Just as Aang of Avatar: The Last Airbender entered the “Avatar State”, pop music has legitimized the process of its creation by embracing vulnerability. Taylor Swift’s 2022 album Midnights is a synth-pop record inspired by her biggest commercial success, 1989, and written with the lyrical content of her greatest critical success, folklore. On “You’re On Your Own, Kid”, a song about ambition, Swift recalls fame’s sacrifices: “I hosted parties and starved my body like I’d be saved by the perfect kiss.”

However, Swift also admits her own agency in achieving success: “I looked around in a blood-soaked gown and saw something they can’t take away.” Even America’s sweetheart admits that behind every great fortune lies a crime. 

Indeed, the dark side of determination is a recurring theme of pop culture. At the end of the film The Devil Wears Prada, a fashion magazine editor, Miranda Priestly (allegedly based on Vogue’s Anna Wintour), confesses that she sabotaged a colleague to cement her own power. The shiny packaging of fashion and pop culture contains a truth about human nature: disguising our cunning qualities is an act of showmanship. 

The sequel to The Devil Wears Prada will be released in 2026, another franchise resurrected due to the trendiness of reboots. However, scrolling through TikTok or other social media platforms reveals that fans often revisit clips from this film. The hype for certain cultural phenomena never goes away. 

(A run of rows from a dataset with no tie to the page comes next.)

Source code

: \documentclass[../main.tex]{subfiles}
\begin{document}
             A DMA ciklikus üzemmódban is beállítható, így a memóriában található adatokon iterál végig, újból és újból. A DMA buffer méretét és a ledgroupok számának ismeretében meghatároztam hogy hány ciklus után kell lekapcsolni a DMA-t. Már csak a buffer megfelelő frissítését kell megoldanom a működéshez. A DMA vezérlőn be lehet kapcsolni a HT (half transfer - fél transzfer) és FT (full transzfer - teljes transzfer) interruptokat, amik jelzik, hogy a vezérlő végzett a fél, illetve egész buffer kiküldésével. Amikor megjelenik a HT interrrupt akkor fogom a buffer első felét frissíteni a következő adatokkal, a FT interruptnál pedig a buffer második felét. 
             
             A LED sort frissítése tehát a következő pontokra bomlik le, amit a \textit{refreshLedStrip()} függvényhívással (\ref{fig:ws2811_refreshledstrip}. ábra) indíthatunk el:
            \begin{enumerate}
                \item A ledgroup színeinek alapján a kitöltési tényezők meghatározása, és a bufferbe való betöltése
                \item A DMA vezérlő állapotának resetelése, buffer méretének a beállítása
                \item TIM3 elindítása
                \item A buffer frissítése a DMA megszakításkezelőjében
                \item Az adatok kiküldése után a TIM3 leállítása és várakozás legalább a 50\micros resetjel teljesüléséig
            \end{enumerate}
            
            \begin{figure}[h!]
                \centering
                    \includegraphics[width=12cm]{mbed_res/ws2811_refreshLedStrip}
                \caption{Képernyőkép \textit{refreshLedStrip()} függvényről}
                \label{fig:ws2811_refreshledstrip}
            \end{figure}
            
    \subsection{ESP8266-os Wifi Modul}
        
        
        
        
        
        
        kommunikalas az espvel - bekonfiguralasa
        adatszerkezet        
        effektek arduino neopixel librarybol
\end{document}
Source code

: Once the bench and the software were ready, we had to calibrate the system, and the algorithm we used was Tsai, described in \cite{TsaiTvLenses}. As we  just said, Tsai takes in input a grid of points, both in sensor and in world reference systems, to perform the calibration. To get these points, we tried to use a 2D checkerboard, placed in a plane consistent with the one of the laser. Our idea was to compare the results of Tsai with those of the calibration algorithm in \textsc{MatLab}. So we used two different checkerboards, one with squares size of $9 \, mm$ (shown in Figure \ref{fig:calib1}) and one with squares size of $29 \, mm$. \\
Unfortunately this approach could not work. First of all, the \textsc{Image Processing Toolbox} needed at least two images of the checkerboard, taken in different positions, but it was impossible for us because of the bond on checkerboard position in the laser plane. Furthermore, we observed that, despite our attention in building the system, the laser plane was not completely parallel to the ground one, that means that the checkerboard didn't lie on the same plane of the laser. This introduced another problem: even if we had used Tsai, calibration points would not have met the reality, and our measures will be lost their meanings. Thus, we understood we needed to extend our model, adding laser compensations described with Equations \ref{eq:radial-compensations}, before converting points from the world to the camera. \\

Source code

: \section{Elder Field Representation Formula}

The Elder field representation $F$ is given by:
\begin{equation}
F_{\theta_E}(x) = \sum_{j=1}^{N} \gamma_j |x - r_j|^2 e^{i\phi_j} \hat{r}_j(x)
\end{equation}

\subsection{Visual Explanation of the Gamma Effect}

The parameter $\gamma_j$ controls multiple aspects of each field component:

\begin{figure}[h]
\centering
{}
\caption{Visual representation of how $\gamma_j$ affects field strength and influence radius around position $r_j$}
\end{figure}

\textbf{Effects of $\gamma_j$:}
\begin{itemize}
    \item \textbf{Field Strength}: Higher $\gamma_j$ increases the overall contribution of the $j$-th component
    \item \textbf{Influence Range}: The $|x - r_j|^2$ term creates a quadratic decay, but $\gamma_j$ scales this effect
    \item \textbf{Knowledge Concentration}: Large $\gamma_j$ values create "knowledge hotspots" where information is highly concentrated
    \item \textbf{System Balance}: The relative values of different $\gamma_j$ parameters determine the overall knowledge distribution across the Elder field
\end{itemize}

A New Era for Pop Personas

To conclude 2025, Vogue released an unconventional cover of its print edition, proving that pop culture has earned the right to be zany when it wants to. For the cover of the December issue, the actor Timothee Chalamet is photoshopped to appear standing above a Nebula in outer space. The background image is attributed to NASA. 

Chalamet’s appearance in Vogue captures the evolution of promotional strategies in the internet era, when actors and musicians, who usually work in one medium, have access to a vast array of platforms. The photoshoot accompanying Chalamet’s Vogue cover took place at Michael Heizer’s land art installation City in Nevada, a backdrop that evoked Chalamet’s role in the Dune franchise. Additionally, in 2024, when promoting his starring role in the Bob Dylan biopic A Complete Unknown, Chalamet performed the singer’s hits on Saturday Night Live. That year, Chalamet also appeared on the cover of Rolling Stone, a music publication. 

Through their personas, celebrities represent truths that help fans assess their own lives. After all, billionaires don’t get rich for nothing. In an episode of Netflix’s The Crown, a young Queen Elizabeth II is told by her grandmother about the importance of monarchy: “[It] is God’s mission to give ordinary people an ideal to strive towards, an example of nobility and duty.” Although modern celebrity is a more democratic form of idolatry, transparency with an audience remains a negotiation.

The Crown includes another piece of advice Queen Elizabeth received from her grandmother: “The crown always wins.” Although a pop singer would risk alienating their fan base by saying such a thing about their own fame, the public still knows it to be true.